# Exercise:
Working from the top of the records below, reproduce each line exactly, ending once you have written the line containing "left back paw: (1732, 1278)".
....
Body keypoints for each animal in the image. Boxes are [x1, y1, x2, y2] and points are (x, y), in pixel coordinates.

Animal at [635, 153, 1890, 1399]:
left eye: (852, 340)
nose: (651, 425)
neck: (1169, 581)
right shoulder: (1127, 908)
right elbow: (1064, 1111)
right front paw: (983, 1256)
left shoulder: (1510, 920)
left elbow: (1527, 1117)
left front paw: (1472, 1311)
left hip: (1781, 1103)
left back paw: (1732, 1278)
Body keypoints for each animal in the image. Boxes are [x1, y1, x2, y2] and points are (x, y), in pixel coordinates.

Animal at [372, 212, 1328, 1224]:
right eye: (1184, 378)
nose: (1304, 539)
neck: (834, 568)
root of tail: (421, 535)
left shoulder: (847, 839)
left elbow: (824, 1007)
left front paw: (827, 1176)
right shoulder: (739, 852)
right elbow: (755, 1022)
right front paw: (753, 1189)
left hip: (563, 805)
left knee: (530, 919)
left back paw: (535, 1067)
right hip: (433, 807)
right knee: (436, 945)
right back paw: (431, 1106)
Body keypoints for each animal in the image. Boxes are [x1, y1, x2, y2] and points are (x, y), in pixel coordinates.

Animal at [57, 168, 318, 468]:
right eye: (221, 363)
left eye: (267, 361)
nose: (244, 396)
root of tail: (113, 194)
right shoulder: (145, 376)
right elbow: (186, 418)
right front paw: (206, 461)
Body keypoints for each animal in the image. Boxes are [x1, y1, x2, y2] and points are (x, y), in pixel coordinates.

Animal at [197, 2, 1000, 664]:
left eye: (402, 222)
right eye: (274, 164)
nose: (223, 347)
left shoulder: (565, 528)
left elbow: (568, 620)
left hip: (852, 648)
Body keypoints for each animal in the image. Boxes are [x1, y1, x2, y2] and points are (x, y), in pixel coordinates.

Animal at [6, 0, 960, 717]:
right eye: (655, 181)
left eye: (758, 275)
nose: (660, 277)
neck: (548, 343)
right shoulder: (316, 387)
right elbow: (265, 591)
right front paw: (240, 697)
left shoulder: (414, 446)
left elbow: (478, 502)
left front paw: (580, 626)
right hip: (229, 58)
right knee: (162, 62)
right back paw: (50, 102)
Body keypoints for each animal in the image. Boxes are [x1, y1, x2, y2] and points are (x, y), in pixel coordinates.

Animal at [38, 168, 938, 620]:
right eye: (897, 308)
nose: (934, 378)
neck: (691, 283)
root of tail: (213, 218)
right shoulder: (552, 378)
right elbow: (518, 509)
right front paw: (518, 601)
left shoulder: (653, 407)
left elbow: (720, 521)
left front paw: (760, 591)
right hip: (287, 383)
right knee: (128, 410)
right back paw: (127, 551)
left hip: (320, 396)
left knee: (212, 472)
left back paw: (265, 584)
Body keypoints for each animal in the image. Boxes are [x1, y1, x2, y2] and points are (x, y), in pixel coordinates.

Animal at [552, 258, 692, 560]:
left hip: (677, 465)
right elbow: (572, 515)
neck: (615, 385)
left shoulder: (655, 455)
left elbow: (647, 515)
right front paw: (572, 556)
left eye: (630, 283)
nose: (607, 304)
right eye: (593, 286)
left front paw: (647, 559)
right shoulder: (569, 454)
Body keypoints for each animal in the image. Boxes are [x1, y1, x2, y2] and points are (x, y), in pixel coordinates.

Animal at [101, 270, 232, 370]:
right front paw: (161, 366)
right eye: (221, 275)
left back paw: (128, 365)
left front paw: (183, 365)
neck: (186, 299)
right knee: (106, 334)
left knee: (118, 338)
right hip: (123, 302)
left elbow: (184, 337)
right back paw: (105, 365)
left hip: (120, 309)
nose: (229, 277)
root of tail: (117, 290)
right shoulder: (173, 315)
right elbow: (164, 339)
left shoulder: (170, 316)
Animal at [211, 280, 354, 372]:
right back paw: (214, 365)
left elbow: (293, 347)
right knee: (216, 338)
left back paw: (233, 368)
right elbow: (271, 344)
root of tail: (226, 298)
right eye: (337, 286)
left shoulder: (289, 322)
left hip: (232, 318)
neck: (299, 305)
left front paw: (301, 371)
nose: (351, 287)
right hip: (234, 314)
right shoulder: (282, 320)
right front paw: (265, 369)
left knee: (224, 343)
....
# Result for this exercise:
Body keypoints for each animal in the image. Boxes are [x1, y1, x2, y2] and points are (x, y), in pixel coordinates.

Animal at [635, 153, 1890, 1399]:
left eye: (852, 340)
nose: (651, 425)
neck: (1169, 581)
right shoulder: (1127, 908)
right elbow: (1064, 1111)
right front paw: (983, 1256)
left shoulder: (1510, 920)
left elbow: (1527, 1117)
left front paw: (1472, 1311)
left hip: (1781, 1103)
left back paw: (1732, 1278)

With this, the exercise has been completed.